* EXTRAIT DU DOCUMENT
Le savoir à l’épreuve du doute

“Que sais-je ?” demandait Montaigne. Face à la quantité d’informations qui nous alimentent sans nous demander notre avis, la question se pose plus que jamais… L’influence de la lune sur les plantes, l’efficacité des régimes protéinés, la nocivité supposée des OGM ou encore celle des vaccins…
Autant de sujets de société sur lesquels vous avez peut-être une opinion arrêtée. Mais comment s’est-elle forgée ? A l’ère des autoroutes de l’information, les convictions se construisent à la vitesse du haut débit. Pour abreuver notre soif de certitude, les sources sont désormais innombrables, et les rumeurs puissamment relayées : blogosphère, réseaux sociaux, talk-shows, magazines…

Esprit critique

Une cacophonie où culminent parfois des avis autorisés : ceux des “experts”. Des voix qui contribuent à forger nos convictions les plus indéracinables. Celles-là même dont il convient parfois de se méfier… “Un expert présenté comme tel ne l’est pas toujours. Il peut aussi sortir de son champ d’expertise, être influencé par un lien d’intérêt, exprimer un avis personnel… ou encore se tromper !”
Premier réflexe à avoir ? Douter, bien sûr : première étape sur la voie de l’esprit critique. Pour l’exercer pleinement, encore faut-il “chercher des paroles contradictoires, mais aussi appliquer des méthodes simples : identifier les enjeux sous-jacents, évaluer la qualité des sources, la force des arguments présentés, la rigueur méthodologique, le degré d’expertise de celui qui parle…” résume Guillemette Reviron, docteure en mathématiques et co-fondatrice du collectif Cortecs.

Enjeux démocratiques

Né en 2010 dans les milieux universitaires à Grenoble, Montpellier et Marseille, ce “collectif d’enseignement et de recherche en esprit critique et sciences” propose des cours, des interventions, des ressources pédagogiques en accès libre. Avec cette idée : permettre à chacun, autant que faire se peut, de faire ses choix en connaissance de cause. Et une spécificité : “en cours, on évoque toujours des sujets simples, stimulants et suscitant peu de réactions affectives, avant de passer à des questions plus complexes”, explique Caroline Roullier ; docteure en biologie et membre du collectif, elle intervient en collèges et forme des enseignants.
Selon le collectif Cortecs, il en va du fonctionnement même de notre démocratie. “Justifiées ou non, nos convictions contribuent à dessiner le monde dans lequel nous vivons. Elles fondent nos décisions collectives, ainsi que celles de nos élus”. La connaissance : un enjeu de pouvoir que les citoyens ne doivent plus laisser entre les mains des experts, explique Guillemette Reviron. “Aujourd’hui, chacun se trouve débordé par des enjeux de plus en plus complexes. Mieux les appréhender, c’est un bon début pour prendre sa place dans les processus de décision”.

* EXTRAIT DES DONNÉES
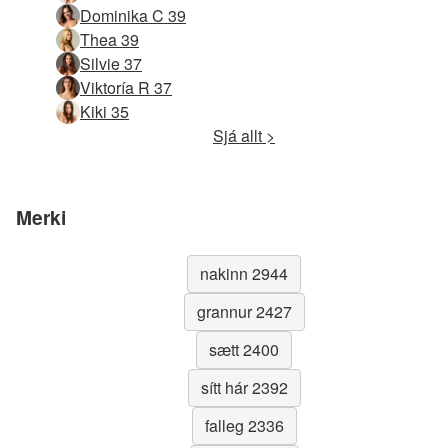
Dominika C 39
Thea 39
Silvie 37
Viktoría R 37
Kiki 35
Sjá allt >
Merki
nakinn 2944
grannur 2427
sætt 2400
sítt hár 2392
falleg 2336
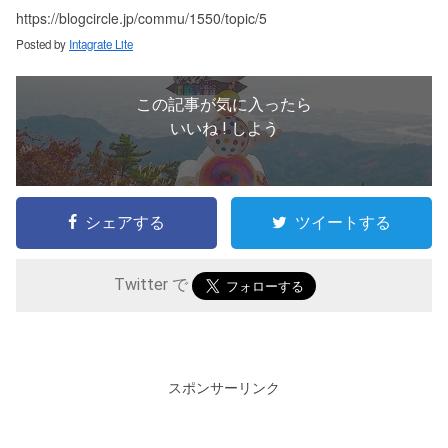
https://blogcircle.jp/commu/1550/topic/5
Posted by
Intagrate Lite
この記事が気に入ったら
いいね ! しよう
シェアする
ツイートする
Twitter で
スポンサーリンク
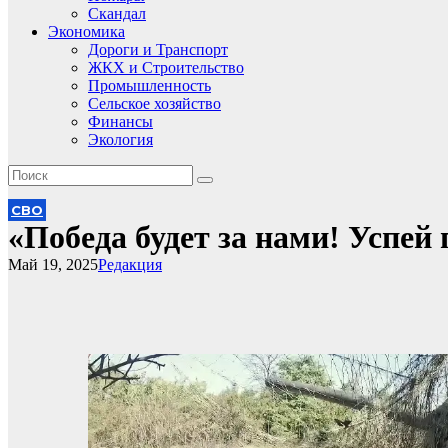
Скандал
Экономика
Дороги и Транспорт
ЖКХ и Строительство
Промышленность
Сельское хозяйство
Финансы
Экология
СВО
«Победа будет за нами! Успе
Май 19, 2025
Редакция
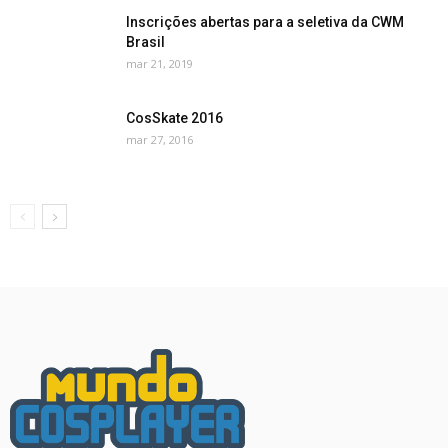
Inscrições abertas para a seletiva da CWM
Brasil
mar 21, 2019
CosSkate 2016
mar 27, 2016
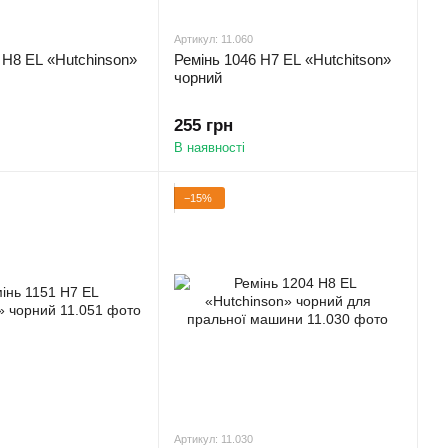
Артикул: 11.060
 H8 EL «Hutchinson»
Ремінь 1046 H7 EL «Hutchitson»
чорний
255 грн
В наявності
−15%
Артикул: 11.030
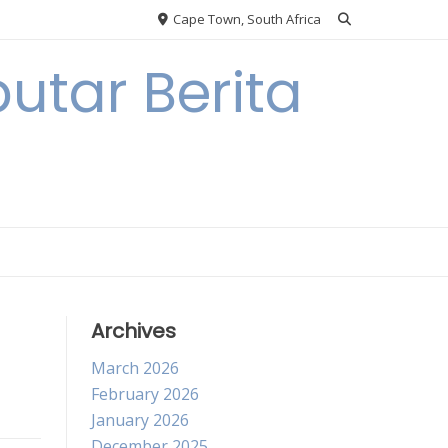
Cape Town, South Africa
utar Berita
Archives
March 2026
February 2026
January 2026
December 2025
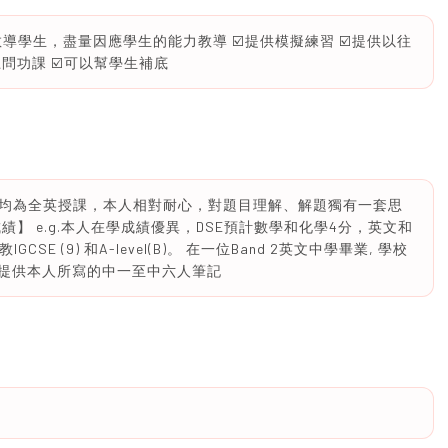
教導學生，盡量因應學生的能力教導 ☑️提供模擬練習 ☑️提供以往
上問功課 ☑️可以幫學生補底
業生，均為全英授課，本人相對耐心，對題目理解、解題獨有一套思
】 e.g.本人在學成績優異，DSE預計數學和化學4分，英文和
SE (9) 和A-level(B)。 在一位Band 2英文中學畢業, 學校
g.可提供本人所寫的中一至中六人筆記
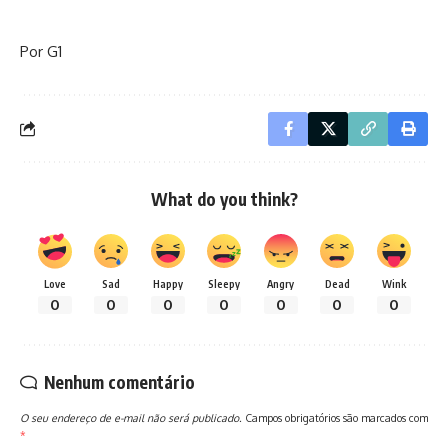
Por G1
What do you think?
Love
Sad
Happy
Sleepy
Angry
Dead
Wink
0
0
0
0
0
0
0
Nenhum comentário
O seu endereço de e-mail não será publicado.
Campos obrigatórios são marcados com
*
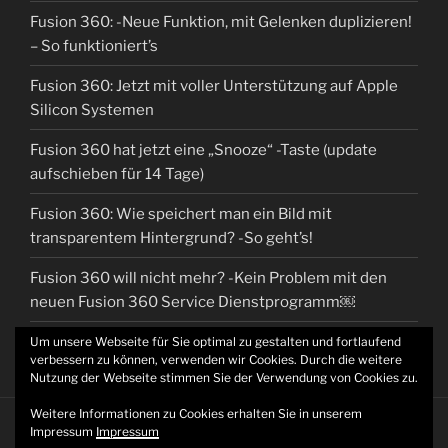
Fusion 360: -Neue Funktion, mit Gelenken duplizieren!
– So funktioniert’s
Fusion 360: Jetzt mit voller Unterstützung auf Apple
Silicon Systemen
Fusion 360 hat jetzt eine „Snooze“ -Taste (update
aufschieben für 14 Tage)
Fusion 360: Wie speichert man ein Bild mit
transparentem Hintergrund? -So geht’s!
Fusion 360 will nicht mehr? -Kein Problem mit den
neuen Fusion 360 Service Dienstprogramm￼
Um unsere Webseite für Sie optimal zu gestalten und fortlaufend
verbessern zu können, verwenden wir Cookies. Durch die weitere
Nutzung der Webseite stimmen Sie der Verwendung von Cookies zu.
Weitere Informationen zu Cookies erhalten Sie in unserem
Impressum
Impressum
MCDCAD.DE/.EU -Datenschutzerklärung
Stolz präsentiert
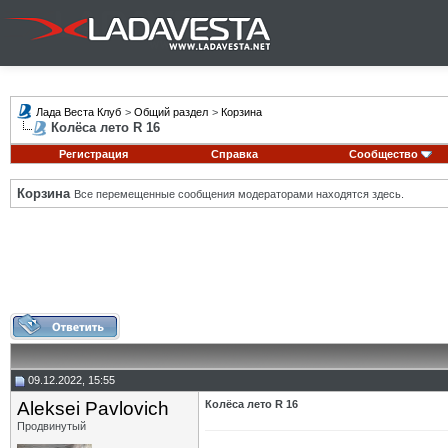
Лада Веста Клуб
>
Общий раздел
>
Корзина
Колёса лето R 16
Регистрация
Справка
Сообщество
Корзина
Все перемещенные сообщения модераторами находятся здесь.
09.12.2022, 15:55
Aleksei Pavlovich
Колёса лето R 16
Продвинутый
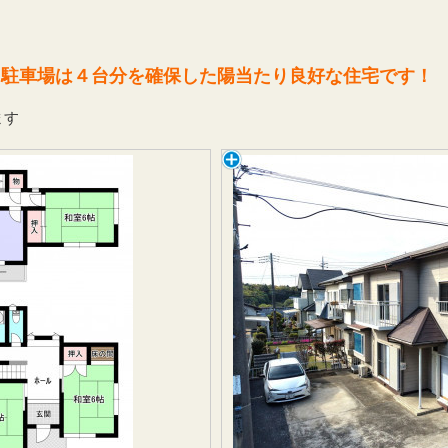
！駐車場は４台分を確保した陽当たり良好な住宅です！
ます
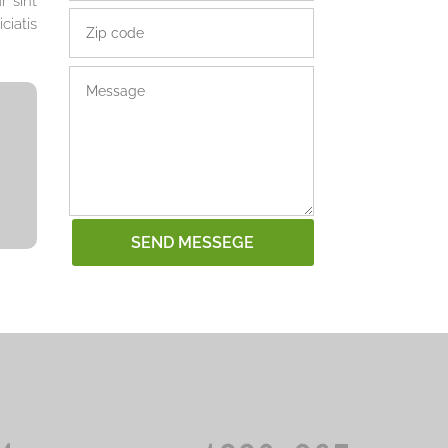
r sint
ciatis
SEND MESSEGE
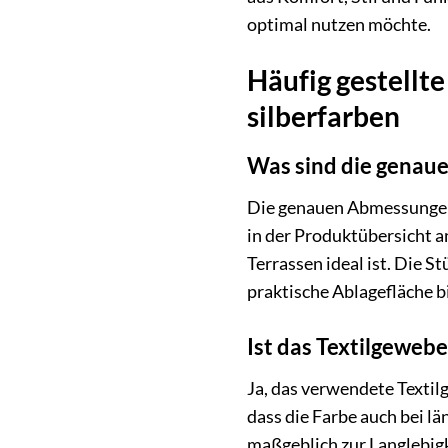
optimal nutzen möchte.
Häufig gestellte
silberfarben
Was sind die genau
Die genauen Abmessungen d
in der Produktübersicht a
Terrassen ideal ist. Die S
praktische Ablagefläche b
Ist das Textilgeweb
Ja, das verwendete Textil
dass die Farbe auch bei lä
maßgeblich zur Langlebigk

* TRAVAIL DEMANDÉ
Recopiez à l'identique le passage du texte sur l'esprit critique qui va de « Une cacophonie où » à « du collectif Cortecs. ».

* EXERCICE CORRIGÉ
Une cacophonie où culminent parfois des avis autorisés : ceux des “experts”. Des voix qui contribuent à forger nos convictions les plus indéracinables. Celles-là même dont il convient parfois de se méfier… “Un expert présenté comme tel ne l’est pas toujours. Il peut aussi sortir de son champ d’expertise, être influencé par un lien d’intérêt, exprimer un avis personnel… ou encore se tromper !”
Premier réflexe à avoir ? Douter, bien sûr : première étape sur la voie de l’esprit critique. Pour l’exercer pleinement, encore faut-il “chercher des paroles contradictoires, mais aussi appliquer des méthodes simples : identifier les enjeux sous-jacents, évaluer la qualité des sources, la force des arguments présentés, la rigueur méthodologique, le degré d’expertise de celui qui parle…” résume Guillemette Reviron, docteure en mathématiques et co-fondatrice du collectif Cortecs.